ACTIVITY
Lay out every line of the entries below as a JSON list of strings, one string per line, with blank lines left out.

DATASET RECORDS
►
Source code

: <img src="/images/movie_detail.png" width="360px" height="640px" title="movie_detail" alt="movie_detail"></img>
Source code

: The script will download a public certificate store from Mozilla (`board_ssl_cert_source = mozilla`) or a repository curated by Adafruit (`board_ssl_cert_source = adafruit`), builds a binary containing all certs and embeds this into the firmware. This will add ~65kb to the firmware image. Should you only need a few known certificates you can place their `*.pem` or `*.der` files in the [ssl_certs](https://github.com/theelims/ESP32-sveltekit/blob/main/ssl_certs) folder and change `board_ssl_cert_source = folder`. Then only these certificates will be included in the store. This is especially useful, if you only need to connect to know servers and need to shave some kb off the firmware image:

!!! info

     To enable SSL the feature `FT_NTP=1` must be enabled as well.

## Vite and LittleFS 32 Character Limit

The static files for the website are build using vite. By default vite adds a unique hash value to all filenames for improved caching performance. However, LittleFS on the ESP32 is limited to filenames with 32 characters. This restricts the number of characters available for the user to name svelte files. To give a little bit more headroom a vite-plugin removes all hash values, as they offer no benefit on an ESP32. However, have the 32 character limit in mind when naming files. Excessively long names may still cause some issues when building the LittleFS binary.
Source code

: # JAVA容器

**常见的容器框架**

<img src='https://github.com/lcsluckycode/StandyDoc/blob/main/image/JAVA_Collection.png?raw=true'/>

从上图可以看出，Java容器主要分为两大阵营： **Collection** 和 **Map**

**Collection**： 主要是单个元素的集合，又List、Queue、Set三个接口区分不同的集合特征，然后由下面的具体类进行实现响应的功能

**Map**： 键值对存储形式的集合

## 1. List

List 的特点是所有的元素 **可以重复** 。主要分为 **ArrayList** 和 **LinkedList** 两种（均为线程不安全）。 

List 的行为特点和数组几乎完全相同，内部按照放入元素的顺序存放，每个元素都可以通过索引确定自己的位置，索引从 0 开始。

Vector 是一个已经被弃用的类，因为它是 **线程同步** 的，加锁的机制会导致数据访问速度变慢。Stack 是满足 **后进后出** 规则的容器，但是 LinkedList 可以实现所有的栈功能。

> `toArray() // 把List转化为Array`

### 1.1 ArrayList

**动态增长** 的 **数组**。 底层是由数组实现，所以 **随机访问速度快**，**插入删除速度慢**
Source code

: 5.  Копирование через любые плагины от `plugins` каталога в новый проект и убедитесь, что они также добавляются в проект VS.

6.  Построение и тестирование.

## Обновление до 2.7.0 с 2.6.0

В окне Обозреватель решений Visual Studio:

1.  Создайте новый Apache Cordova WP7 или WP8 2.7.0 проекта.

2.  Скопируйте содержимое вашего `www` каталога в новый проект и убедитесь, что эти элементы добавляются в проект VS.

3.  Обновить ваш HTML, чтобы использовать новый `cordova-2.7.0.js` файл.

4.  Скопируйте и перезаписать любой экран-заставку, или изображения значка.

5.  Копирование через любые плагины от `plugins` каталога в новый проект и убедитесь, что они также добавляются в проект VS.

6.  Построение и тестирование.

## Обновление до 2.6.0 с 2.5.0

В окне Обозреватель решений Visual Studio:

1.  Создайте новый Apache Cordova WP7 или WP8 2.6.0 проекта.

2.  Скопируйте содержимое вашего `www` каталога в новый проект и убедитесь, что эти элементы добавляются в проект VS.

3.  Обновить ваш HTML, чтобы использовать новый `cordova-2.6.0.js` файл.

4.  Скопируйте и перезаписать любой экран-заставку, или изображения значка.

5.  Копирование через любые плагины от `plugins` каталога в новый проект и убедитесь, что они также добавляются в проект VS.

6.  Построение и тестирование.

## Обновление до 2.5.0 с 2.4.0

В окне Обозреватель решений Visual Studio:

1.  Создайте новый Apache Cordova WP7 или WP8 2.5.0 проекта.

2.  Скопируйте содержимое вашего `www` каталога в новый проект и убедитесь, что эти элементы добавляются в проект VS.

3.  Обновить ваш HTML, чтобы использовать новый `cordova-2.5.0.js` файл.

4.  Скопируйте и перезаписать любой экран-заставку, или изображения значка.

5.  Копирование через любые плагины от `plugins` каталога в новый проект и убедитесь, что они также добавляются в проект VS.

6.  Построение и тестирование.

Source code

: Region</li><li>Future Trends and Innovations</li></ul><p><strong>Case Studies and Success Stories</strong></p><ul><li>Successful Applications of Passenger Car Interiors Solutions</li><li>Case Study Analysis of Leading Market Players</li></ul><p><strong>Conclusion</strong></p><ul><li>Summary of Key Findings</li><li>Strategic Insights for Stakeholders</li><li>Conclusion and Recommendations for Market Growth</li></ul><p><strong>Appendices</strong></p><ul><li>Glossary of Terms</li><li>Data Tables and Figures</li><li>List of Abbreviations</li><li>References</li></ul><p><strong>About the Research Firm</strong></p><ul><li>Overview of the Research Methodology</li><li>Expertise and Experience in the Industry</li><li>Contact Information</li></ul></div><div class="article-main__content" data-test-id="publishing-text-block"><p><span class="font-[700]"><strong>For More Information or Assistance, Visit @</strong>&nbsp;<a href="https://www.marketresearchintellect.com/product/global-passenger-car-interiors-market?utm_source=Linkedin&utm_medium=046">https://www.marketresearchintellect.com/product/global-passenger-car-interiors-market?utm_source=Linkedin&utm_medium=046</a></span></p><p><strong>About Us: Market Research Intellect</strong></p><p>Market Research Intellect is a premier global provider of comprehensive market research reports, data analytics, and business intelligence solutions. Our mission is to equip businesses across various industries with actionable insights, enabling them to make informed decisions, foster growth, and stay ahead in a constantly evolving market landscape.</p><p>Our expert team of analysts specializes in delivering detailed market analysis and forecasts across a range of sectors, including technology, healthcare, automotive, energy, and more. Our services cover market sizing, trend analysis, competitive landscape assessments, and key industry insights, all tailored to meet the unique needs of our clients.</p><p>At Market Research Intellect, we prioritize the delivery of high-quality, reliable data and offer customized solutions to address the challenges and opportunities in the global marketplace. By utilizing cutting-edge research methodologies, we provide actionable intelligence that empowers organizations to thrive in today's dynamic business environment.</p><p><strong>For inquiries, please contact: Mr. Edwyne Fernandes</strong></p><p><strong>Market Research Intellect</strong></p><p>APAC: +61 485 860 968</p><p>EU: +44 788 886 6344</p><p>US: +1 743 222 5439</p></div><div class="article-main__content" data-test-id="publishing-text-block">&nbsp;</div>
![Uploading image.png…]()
◄
TASK RESPONSE
[
  "Source code",
  ": <img src=\"/images/movie_detail.png\" width=\"360px\" height=\"640px\" title=\"movie_detail\" alt=\"movie_detail\"></img>",
  "Source code",
  ": The script will download a public certificate store from Mozilla (`board_ssl_cert_source = mozilla`) or a repository curated by Adafruit (`board_ssl_cert_source = adafruit`), builds a binary containing all certs and embeds this into the firmware. This will add ~65kb to the firmware image. Should you only need a few known certificates you can place their `*.pem` or `*.der` files in the [ssl_certs](https://github.com/theelims/ESP32-sveltekit/blob/main/ssl_certs) folder and change `board_ssl_cert_source = folder`. Then only these certificates will be included in the store. This is especially useful, if you only need to connect to know servers and need to shave some kb off the firmware image:",
  "!!! info",
  "     To enable SSL the feature `FT_NTP=1` must be enabled as well.",
  "## Vite and LittleFS 32 Character Limit",
  "The static files for the website are build using vite. By default vite adds a unique hash value to all filenames for improved caching performance. However, LittleFS on the ESP32 is limited to filenames with 32 characters. This restricts the number of characters available for the user to name svelte files. To give a little bit more headroom a vite-plugin removes all hash values, as they offer no benefit on an ESP32. However, have the 32 character limit in mind when naming files. Excessively long names may still cause some issues when building the LittleFS binary.",
  "Source code",
  ": # JAVA容器",
  "**常见的容器框架**",
  "<img src='https://github.com/lcsluckycode/StandyDoc/blob/main/image/JAVA_Collection.png?raw=true'/>",
  "从上图可以看出，Java容器主要分为两大阵营： **Collection** 和 **Map**",
  "**Collection**： 主要是单个元素的集合，又List、Queue、Set三个接口区分不同的集合特征，然后由下面的具体类进行实现响应的功能",
  "**Map**： 键值对存储形式的集合",
  "## 1. List",
  "List 的特点是所有的元素 **可以重复** 。主要分为 **ArrayList** 和 **LinkedList** 两种（均为线程不安全）。 ",
  "List 的行为特点和数组几乎完全相同，内部按照放入元素的顺序存放，每个元素都可以通过索引确定自己的位置，索引从 0 开始。",
  "Vector 是一个已经被弃用的类，因为它是 **线程同步** 的，加锁的机制会导致数据访问速度变慢。Stack 是满足 **后进后出** 规则的容器，但是 LinkedList 可以实现所有的栈功能。",
  "> `toArray() // 把List转化为Array`",
  "### 1.1 ArrayList",
  "**动态增长** 的 **数组**。 底层是由数组实现，所以 **随机访问速度快**，**插入删除速度慢**",
  "Source code",
  ": 5.  Копирование через любые плагины от `plugins` каталога в новый проект и убедитесь, что они также добавляются в проект VS.",
  "6.  Построение и тестирование.",
  "## Обновление до 2.7.0 с 2.6.0",
  "В окне Обозреватель решений Visual Studio:",
  "1.  Создайте новый Apache Cordova WP7 или WP8 2.7.0 проекта.",
  "2.  Скопируйте содержимое вашего `www` каталога в новый проект и убедитесь, что эти элементы добавляются в проект VS.",
  "3.  Обновить ваш HTML, чтобы использовать новый `cordova-2.7.0.js` файл.",
  "4.  Скопируйте и перезаписать любой экран-заставку, или изображения значка.",
  "5.  Копирование через любые плагины от `plugins` каталога в новый проект и убедитесь, что они также добавляются в проект VS.",
  "6.  Построение и тестирование.",
  "## Обновление до 2.6.0 с 2.5.0",
  "В окне Обозреватель решений Visual Studio:",
  "1.  Создайте новый Apache Cordova WP7 или WP8 2.6.0 проекта.",
  "2.  Скопируйте содержимое вашего `www` каталога в новый проект и убедитесь, что эти элементы добавляются в проект VS.",
  "3.  Обновить ваш HTML, чтобы использовать новый `cordova-2.6.0.js` файл.",
  "4.  Скопируйте и перезаписать любой экран-заставку, или изображения значка.",
  "5.  Копирование через любые плагины от `plugins` каталога в новый проект и убедитесь, что они также добавляются в проект VS.",
  "6.  Построение и тестирование.",
  "## Обновление до 2.5.0 с 2.4.0",
  "В окне Обозреватель решений Visual Studio:",
  "1.  Создайте новый Apache Cordova WP7 или WP8 2.5.0 проекта.",
  "2.  Скопируйте содержимое вашего `www` каталога в новый проект и убедитесь, что эти элементы добавляются в проект VS.",
  "3.  Обновить ваш HTML, чтобы использовать новый `cordova-2.5.0.js` файл.",
  "4.  Скопируйте и перезаписать любой экран-заставку, или изображения значка.",
  "5.  Копирование через любые плагины от `plugins` каталога в новый проект и убедитесь, что они также добавляются в проект VS.",
  "6.  Построение и тестирование.",
  "Source code",
  ": Region</li><li>Future Trends and Innovations</li></ul><p><strong>Case Studies and Success Stories</strong></p><ul><li>Successful Applications of Passenger Car Interiors Solutions</li><li>Case Study Analysis of Leading Market Players</li></ul><p><strong>Conclusion</strong></p><ul><li>Summary of Key Findings</li><li>Strategic Insights for Stakeholders</li><li>Conclusion and Recommendations for Market Growth</li></ul><p><strong>Appendices</strong></p><ul><li>Glossary of Terms</li><li>Data Tables and Figures</li><li>List of Abbreviations</li><li>References</li></ul><p><strong>About the Research Firm</strong></p><ul><li>Overview of the Research Methodology</li><li>Expertise and Experience in the Industry</li><li>Contact Information</li></ul></div><div class=\"article-main__content\" data-test-id=\"publishing-text-block\"><p><span class=\"font-[700]\"><strong>For More Information or Assistance, Visit @</strong>&nbsp;<a href=\"https://www.marketresearchintellect.com/product/global-passenger-car-interiors-market?utm_source=Linkedin&utm_medium=046\">https://www.marketresearchintellect.com/product/global-passenger-car-interiors-market?utm_source=Linkedin&utm_medium=046</a></span></p><p><strong>About Us: Market Research Intellect</strong></p><p>Market Research Intellect is a premier global provider of comprehensive market research reports, data analytics, and business intelligence solutions. Our mission is to equip businesses across various industries with actionable insights, enabling them to make informed decisions, foster growth, and stay ahead in a constantly evolving market landscape.</p><p>Our expert team of analysts specializes in delivering detailed market analysis and forecasts across a range of sectors, including technology, healthcare, automotive, energy, and more. Our services cover market sizing, trend analysis, competitive landscape assessments, and key industry insights, all tailored to meet the unique needs of our clients.</p><p>At Market Research Intellect, we prioritize the delivery of high-quality, reliable data and offer customized solutions to address the challenges and opportunities in the global marketplace. By utilizing cutting-edge research methodologies, we provide actionable intelligence that empowers organizations to thrive in today's dynamic business environment.</p><p><strong>For inquiries, please contact: Mr. Edwyne Fernandes</strong></p><p><strong>Market Research Intellect</strong></p><p>APAC: +61 485 860 968</p><p>EU: +44 788 886 6344</p><p>US: +1 743 222 5439</p></div><div class=\"article-main__content\" data-test-id=\"publishing-text-block\">&nbsp;</div>",
  "![Uploading image.png…]()"
]